Yes. And then you mentioned in terms of majors, you would expect, call it, their activity has been actually down since the bottom of the rig count. So you'd expect the new budgets and next time that could rekindle some of that demand for the majors, is that correct.

That's what we're expecting and what we're seeing in discussions with customers. It really only makes sense. All of the exploration and production companies have done an excellent job of being disciplined and adhering to their budgets. In a higher commodity price environment, regardless of whether the oil price is $60, $65, or $70, we will see significantly larger budgets than we have today. Therefore, I do expect to see rig counts increase among the major companies, as well as all of the publicly traded firms we have spoken with, who have mentioned needing rigs in late Q4 or early in the first calendar quarter of 2022.

Speaker 10

Great. And then, just my follow-up. John, the entire industry has historically been driven by a day work kind of philosophy. You've explained the evolution of your contracting approach. I wanted to ask you what barriers you see from traditional exploration and production major procurement departments that have focused on day work. Is it challenging to overcome some of these historical barriers as you progress?

I would characterize it as change. Change is never easy, and this industry isn't easy to transform. We all face challenges with it. However, we are also tasked within our companies to find better, more efficient ways to operate. You can't achieve prosperity just by cutting costs; investments in technology are essential. Supply chain factors into this, but the customers we partner with, both large and small, recognize the value of it. For instance, if we can collaborate, implement our technologies, and share in savings—saving the customer $0.25 million, for example—that's what they truly want. It's about effectively using technology and developing commercial models that benefit both sides. We aim to share in those savings because we are investing real money in our technology solutions, having allocated millions toward them. Ultimately, these solutions provide significant value to customers. It can be slow at times; the early days of the FlexRig were challenging. Nevertheless, we have early adopters, which is encouraging. This business is relatively small, so people exchange ideas and start to experiment with new concepts.

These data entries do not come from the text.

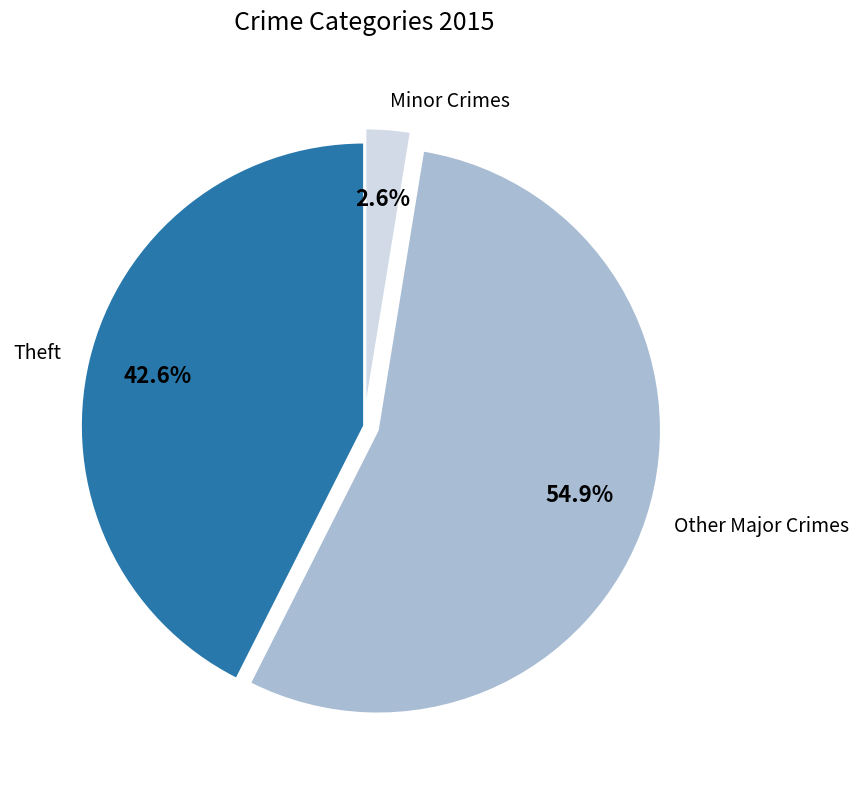

What is the smallest slice in the pie chart?

Minor Crimes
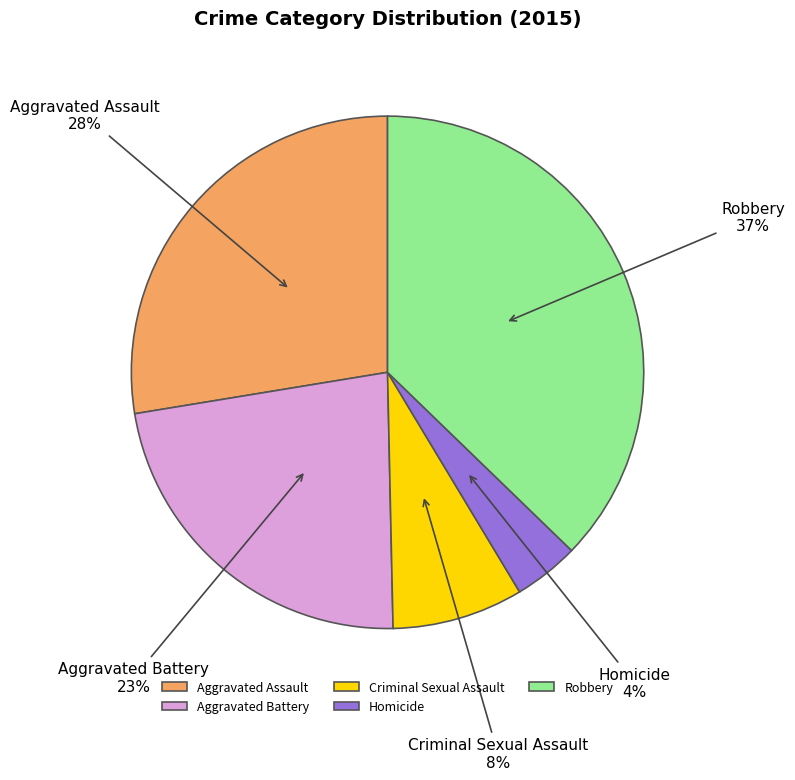

To the nearest percent, what portion does Aggravated Assault represent?

28%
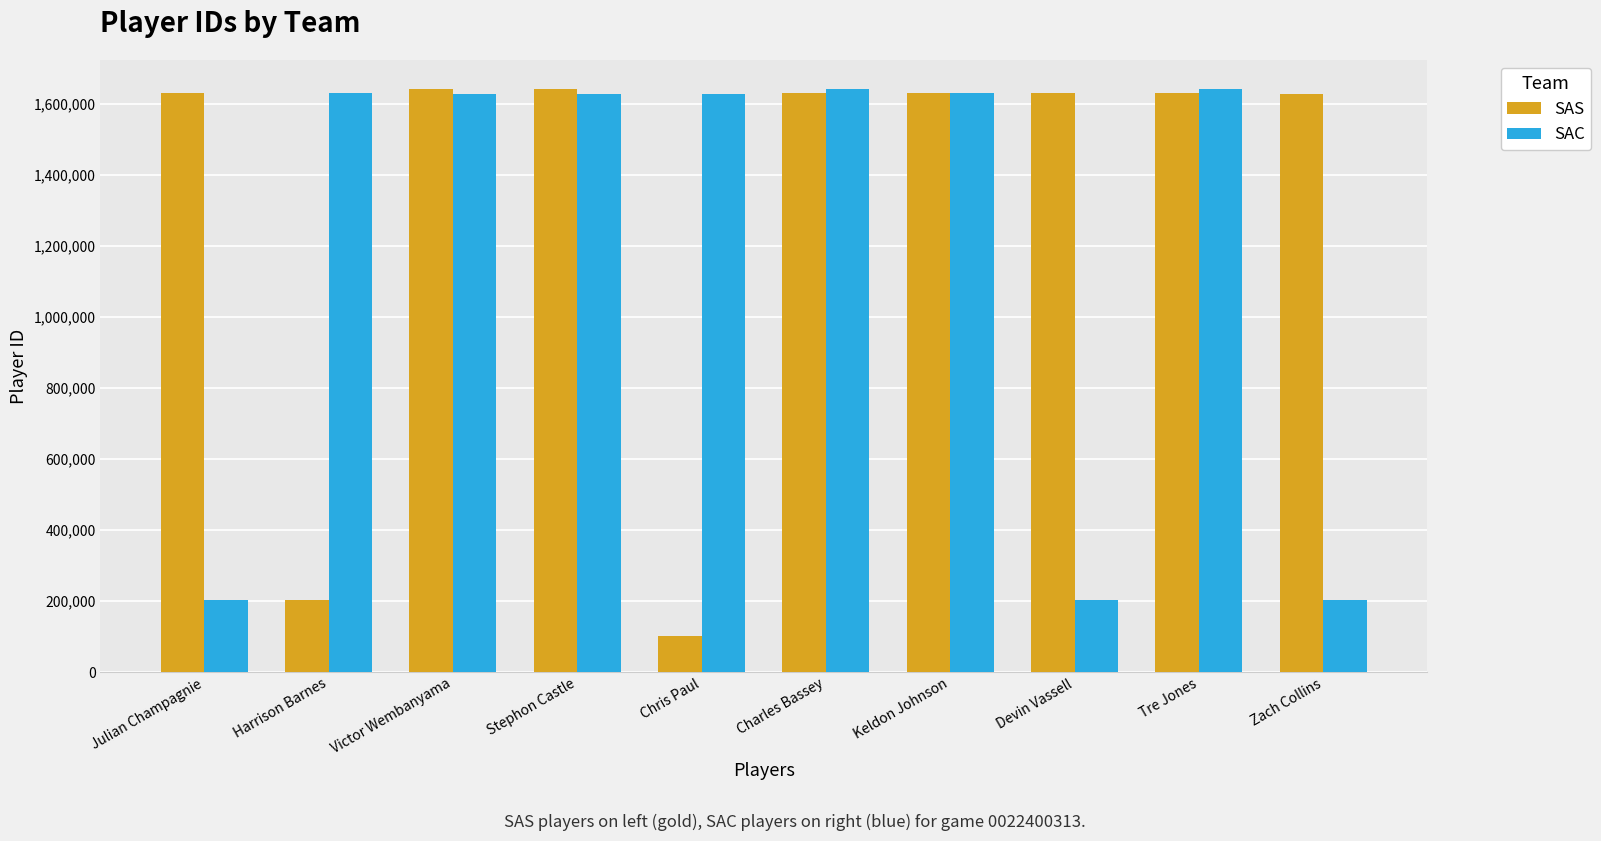

Where is SAS nearest to the value 871686?

Harrison Barnes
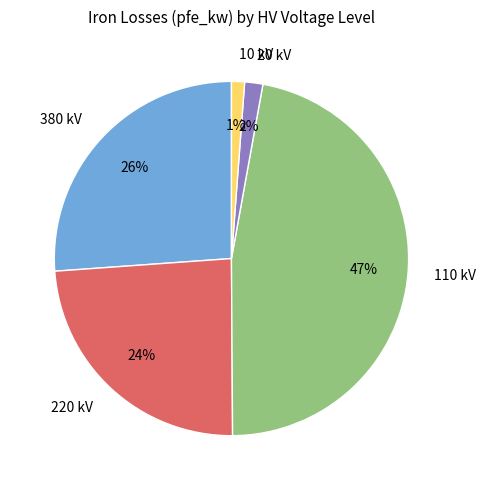

How many slices are in this pie chart?

5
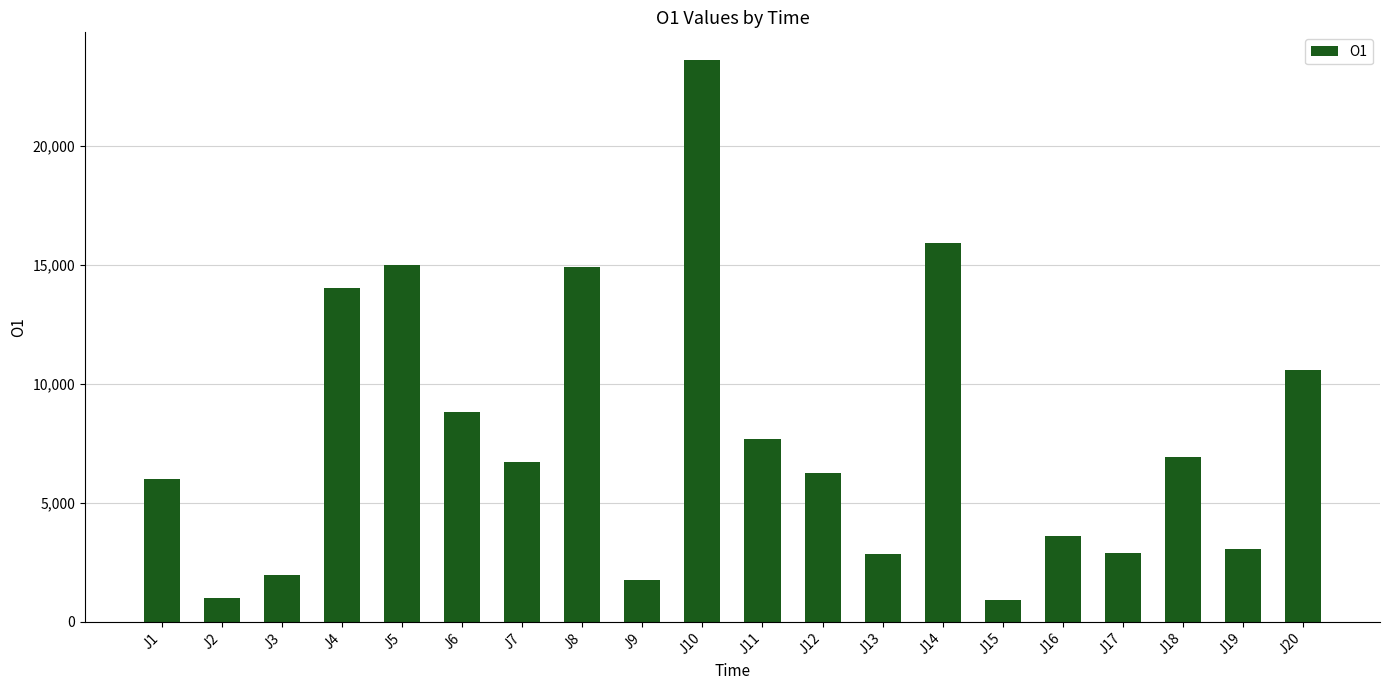

What is the change in value from J7 to J11?

+981.1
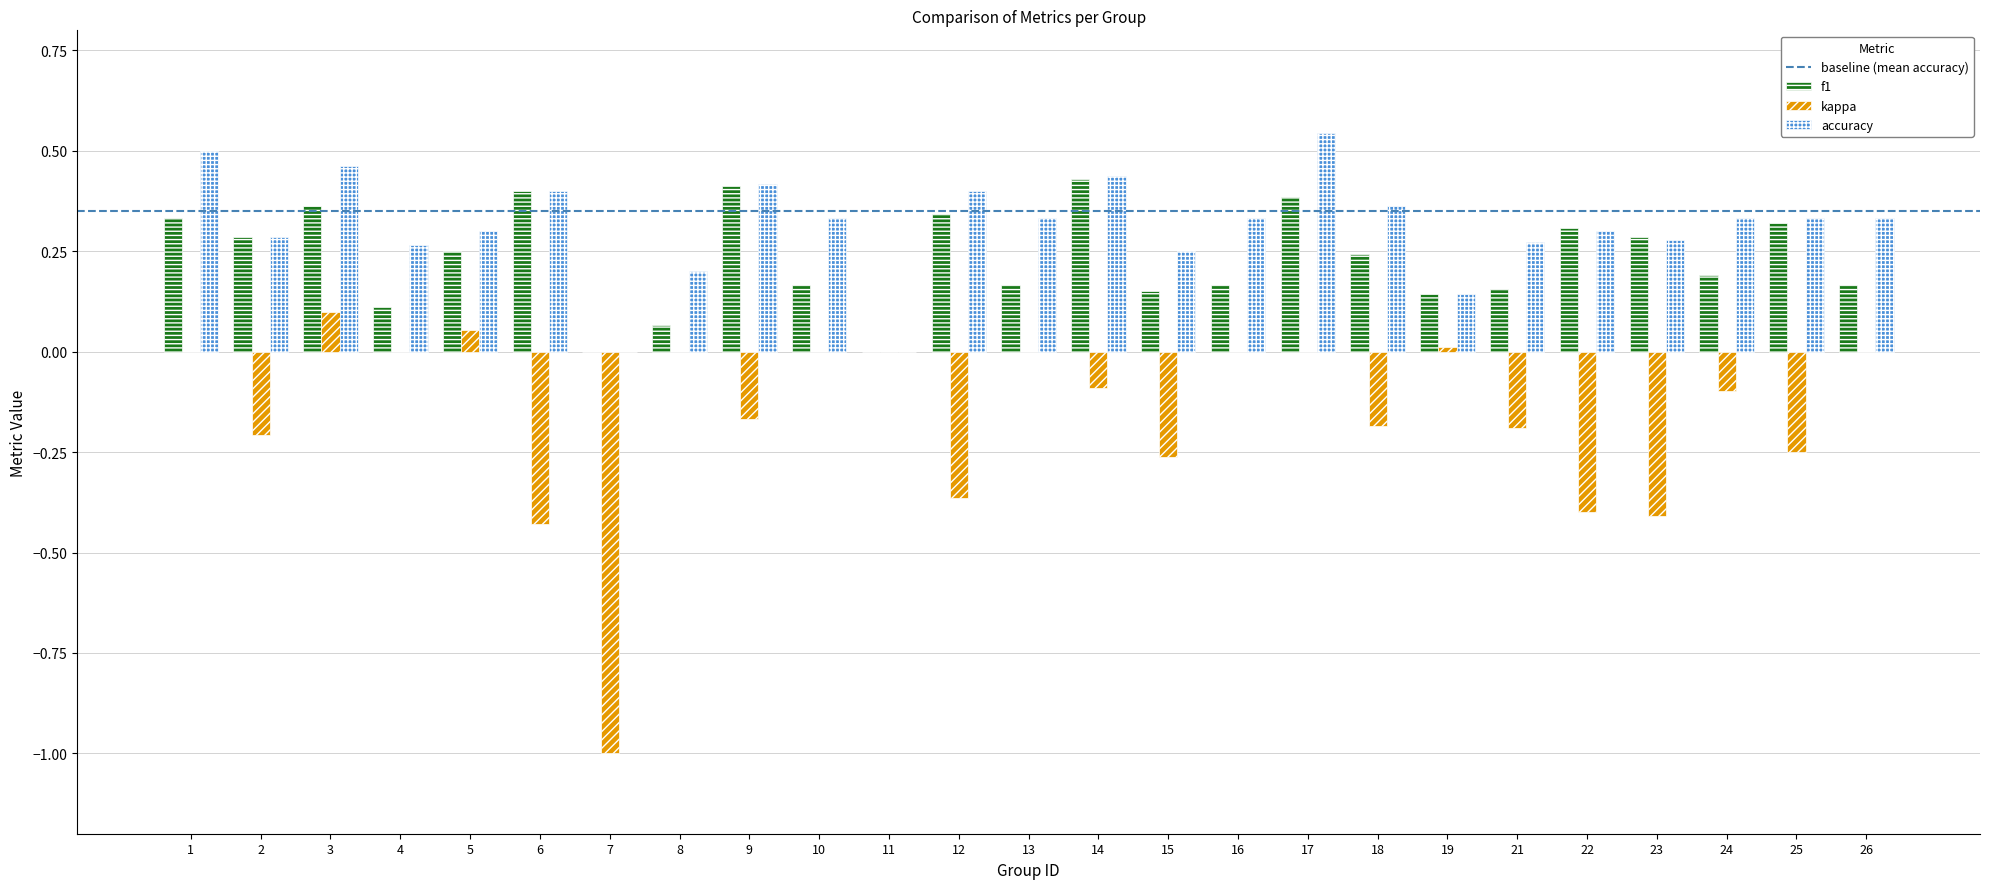

Does the chart contain stacked bars?

No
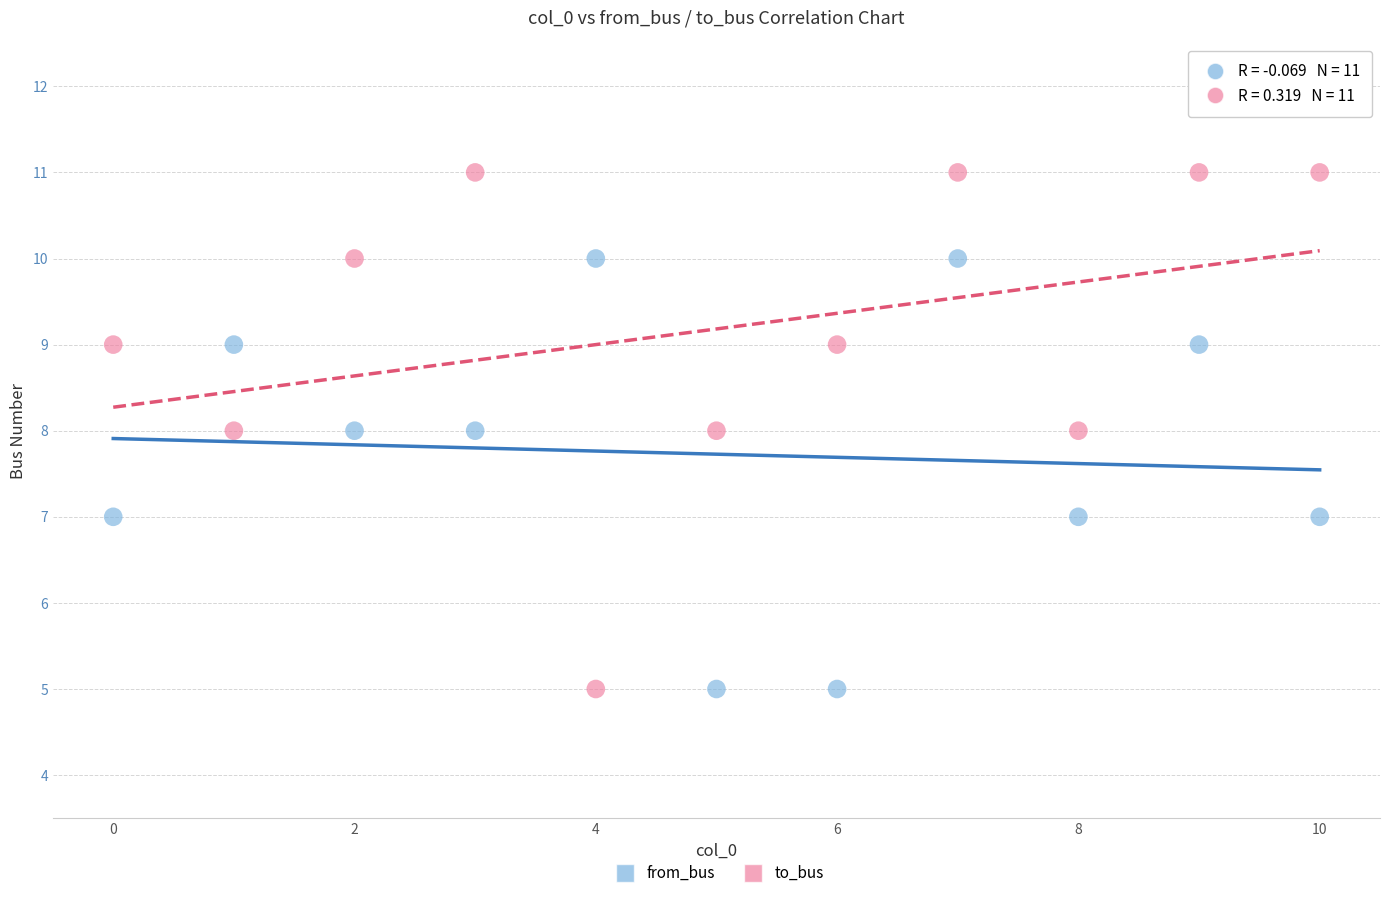

Which series contains the highest Y value?

to_bus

We find that promising.

Speaker 10

Great. Thanks a lot, John.

Alright. Thank you. Have a good day.

Operator

And there are no further questions. I'll turn it back to the speakers for closing remarks.

Okay. Thanks again, everybody. Sorry for a little bit of a late start there. But again, we remain optimistic about the industry and how things are looking for the rest of 2021 and going into 2022. So look forward to talking with you in November. Take care.

Operator

And this does conclude today's program. We appreciate your participation and you may now disconnect.